§ EXERCISE INSTRUCTIONS
Pictures aside, write out every record exactly as it appears.

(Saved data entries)

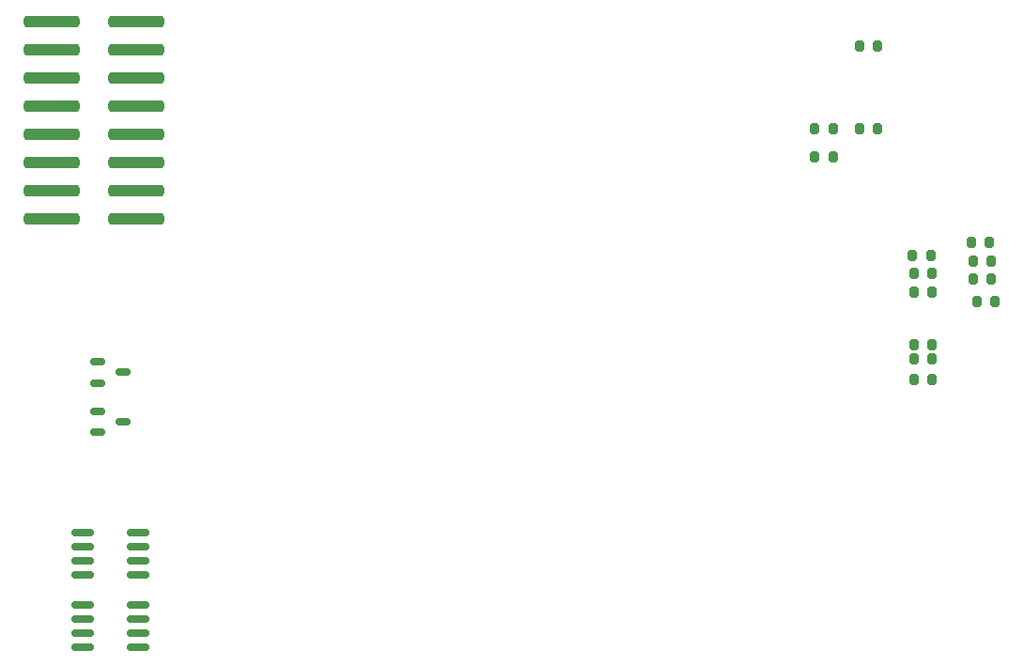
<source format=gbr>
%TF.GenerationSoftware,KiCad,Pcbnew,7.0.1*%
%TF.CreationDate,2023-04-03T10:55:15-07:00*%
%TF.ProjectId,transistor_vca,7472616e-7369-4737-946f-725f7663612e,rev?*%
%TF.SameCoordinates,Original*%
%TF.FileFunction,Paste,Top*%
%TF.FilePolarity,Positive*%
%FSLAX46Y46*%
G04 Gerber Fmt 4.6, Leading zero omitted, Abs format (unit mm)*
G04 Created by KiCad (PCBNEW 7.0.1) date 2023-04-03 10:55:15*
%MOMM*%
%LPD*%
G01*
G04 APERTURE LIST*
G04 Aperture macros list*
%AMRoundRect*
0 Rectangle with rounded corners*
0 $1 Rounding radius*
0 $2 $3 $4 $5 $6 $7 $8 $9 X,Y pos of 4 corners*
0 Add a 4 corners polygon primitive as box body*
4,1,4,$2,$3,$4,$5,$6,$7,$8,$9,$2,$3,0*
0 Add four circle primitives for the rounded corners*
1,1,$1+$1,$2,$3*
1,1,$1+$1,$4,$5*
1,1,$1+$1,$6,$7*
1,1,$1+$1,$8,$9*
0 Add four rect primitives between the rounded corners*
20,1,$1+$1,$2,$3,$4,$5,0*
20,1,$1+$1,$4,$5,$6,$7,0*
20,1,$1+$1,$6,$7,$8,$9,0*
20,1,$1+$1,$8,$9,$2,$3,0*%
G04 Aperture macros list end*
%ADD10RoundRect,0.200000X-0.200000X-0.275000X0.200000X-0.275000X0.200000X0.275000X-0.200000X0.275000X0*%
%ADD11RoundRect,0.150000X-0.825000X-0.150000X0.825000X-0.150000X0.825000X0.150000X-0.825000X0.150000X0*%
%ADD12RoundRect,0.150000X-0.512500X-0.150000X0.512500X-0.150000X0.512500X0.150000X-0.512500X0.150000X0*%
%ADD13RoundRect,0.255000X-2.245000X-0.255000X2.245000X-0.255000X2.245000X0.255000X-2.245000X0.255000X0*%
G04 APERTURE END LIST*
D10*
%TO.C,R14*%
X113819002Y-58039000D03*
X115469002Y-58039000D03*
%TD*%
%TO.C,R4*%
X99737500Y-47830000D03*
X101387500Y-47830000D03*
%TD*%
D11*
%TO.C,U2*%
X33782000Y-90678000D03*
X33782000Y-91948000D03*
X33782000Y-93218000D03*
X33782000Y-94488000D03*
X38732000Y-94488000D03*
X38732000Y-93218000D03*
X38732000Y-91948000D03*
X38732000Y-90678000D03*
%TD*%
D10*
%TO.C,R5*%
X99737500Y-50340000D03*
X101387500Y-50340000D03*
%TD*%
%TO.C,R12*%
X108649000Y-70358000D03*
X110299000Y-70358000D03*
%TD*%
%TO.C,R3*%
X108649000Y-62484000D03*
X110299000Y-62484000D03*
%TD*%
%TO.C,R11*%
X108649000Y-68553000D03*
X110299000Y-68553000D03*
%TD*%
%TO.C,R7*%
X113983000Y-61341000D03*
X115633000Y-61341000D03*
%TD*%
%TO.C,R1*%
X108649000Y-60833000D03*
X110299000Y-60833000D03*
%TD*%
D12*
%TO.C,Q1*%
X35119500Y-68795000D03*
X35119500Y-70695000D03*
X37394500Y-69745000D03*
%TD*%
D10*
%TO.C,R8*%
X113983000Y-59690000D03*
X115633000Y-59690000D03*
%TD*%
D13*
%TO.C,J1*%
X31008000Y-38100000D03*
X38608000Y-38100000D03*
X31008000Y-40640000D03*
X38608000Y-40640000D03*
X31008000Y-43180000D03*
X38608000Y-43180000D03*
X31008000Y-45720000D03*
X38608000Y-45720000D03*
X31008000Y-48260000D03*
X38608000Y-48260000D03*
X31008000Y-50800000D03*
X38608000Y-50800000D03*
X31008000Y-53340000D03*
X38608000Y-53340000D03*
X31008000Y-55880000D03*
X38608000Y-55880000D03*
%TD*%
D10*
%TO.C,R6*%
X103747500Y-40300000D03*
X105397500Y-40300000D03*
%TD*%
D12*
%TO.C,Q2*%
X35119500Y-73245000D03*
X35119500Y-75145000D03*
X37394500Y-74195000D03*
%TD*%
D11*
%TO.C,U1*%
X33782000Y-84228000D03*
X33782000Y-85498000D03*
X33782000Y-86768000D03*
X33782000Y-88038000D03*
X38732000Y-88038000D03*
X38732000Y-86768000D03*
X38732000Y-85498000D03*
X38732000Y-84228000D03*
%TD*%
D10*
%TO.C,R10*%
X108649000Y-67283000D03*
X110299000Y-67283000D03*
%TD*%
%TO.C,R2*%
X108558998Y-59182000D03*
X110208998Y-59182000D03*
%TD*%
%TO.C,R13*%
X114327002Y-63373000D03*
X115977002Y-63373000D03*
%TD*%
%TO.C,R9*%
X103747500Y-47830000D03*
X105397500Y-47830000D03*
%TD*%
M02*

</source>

§ RESULT
<source format=gbr>
%TF.GenerationSoftware,KiCad,Pcbnew,7.0.1*%
%TF.CreationDate,2023-04-03T10:55:15-07:00*%
%TF.ProjectId,transistor_vca,7472616e-7369-4737-946f-725f7663612e,rev?*%
%TF.SameCoordinates,Original*%
%TF.FileFunction,Paste,Top*%
%TF.FilePolarity,Positive*%
%FSLAX46Y46*%
G04 Gerber Fmt 4.6, Leading zero omitted, Abs format (unit mm)*
G04 Created by KiCad (PCBNEW 7.0.1) date 2023-04-03 10:55:15*
%MOMM*%
%LPD*%
G01*
G04 APERTURE LIST*
G04 Aperture macros list*
%AMRoundRect*
0 Rectangle with rounded corners*
0 $1 Rounding radius*
0 $2 $3 $4 $5 $6 $7 $8 $9 X,Y pos of 4 corners*
0 Add a 4 corners polygon primitive as box body*
4,1,4,$2,$3,$4,$5,$6,$7,$8,$9,$2,$3,0*
0 Add four circle primitives for the rounded corners*
1,1,$1+$1,$2,$3*
1,1,$1+$1,$4,$5*
1,1,$1+$1,$6,$7*
1,1,$1+$1,$8,$9*
0 Add four rect primitives between the rounded corners*
20,1,$1+$1,$2,$3,$4,$5,0*
20,1,$1+$1,$4,$5,$6,$7,0*
20,1,$1+$1,$6,$7,$8,$9,0*
20,1,$1+$1,$8,$9,$2,$3,0*%
G04 Aperture macros list end*
%ADD10RoundRect,0.200000X-0.200000X-0.275000X0.200000X-0.275000X0.200000X0.275000X-0.200000X0.275000X0*%
%ADD11RoundRect,0.150000X-0.825000X-0.150000X0.825000X-0.150000X0.825000X0.150000X-0.825000X0.150000X0*%
%ADD12RoundRect,0.150000X-0.512500X-0.150000X0.512500X-0.150000X0.512500X0.150000X-0.512500X0.150000X0*%
%ADD13RoundRect,0.255000X-2.245000X-0.255000X2.245000X-0.255000X2.245000X0.255000X-2.245000X0.255000X0*%
G04 APERTURE END LIST*
D10*
%TO.C,R14*%
X113819002Y-58039000D03*
X115469002Y-58039000D03*
%TD*%
%TO.C,R4*%
X99737500Y-47830000D03*
X101387500Y-47830000D03*
%TD*%
D11*
%TO.C,U2*%
X33782000Y-90678000D03*
X33782000Y-91948000D03*
X33782000Y-93218000D03*
X33782000Y-94488000D03*
X38732000Y-94488000D03*
X38732000Y-93218000D03*
X38732000Y-91948000D03*
X38732000Y-90678000D03*
%TD*%
D10*
%TO.C,R5*%
X99737500Y-50340000D03*
X101387500Y-50340000D03*
%TD*%
%TO.C,R12*%
X108649000Y-70358000D03*
X110299000Y-70358000D03*
%TD*%
%TO.C,R3*%
X108649000Y-62484000D03*
X110299000Y-62484000D03*
%TD*%
%TO.C,R11*%
X108649000Y-68553000D03*
X110299000Y-68553000D03*
%TD*%
%TO.C,R7*%
X113983000Y-61341000D03*
X115633000Y-61341000D03*
%TD*%
%TO.C,R1*%
X108649000Y-60833000D03*
X110299000Y-60833000D03*
%TD*%
D12*
%TO.C,Q1*%
X35119500Y-68795000D03*
X35119500Y-70695000D03*
X37394500Y-69745000D03*
%TD*%
D10*
%TO.C,R8*%
X113983000Y-59690000D03*
X115633000Y-59690000D03*
%TD*%
D13*
%TO.C,J1*%
X31008000Y-38100000D03*
X38608000Y-38100000D03*
X31008000Y-40640000D03*
X38608000Y-40640000D03*
X31008000Y-43180000D03*
X38608000Y-43180000D03*
X31008000Y-45720000D03*
X38608000Y-45720000D03*
X31008000Y-48260000D03*
X38608000Y-48260000D03*
X31008000Y-50800000D03*
X38608000Y-50800000D03*
X31008000Y-53340000D03*
X38608000Y-53340000D03*
X31008000Y-55880000D03*
X38608000Y-55880000D03*
%TD*%
D10*
%TO.C,R6*%
X103747500Y-40300000D03*
X105397500Y-40300000D03*
%TD*%
D12*
%TO.C,Q2*%
X35119500Y-73245000D03*
X35119500Y-75145000D03*
X37394500Y-74195000D03*
%TD*%
D11*
%TO.C,U1*%
X33782000Y-84228000D03*
X33782000Y-85498000D03*
X33782000Y-86768000D03*
X33782000Y-88038000D03*
X38732000Y-88038000D03*
X38732000Y-86768000D03*
X38732000Y-85498000D03*
X38732000Y-84228000D03*
%TD*%
D10*
%TO.C,R10*%
X108649000Y-67283000D03*
X110299000Y-67283000D03*
%TD*%
%TO.C,R2*%
X108558998Y-59182000D03*
X110208998Y-59182000D03*
%TD*%
%TO.C,R13*%
X114327002Y-63373000D03*
X115977002Y-63373000D03*
%TD*%
%TO.C,R9*%
X103747500Y-47830000D03*
X105397500Y-47830000D03*
%TD*%
M02*

</source>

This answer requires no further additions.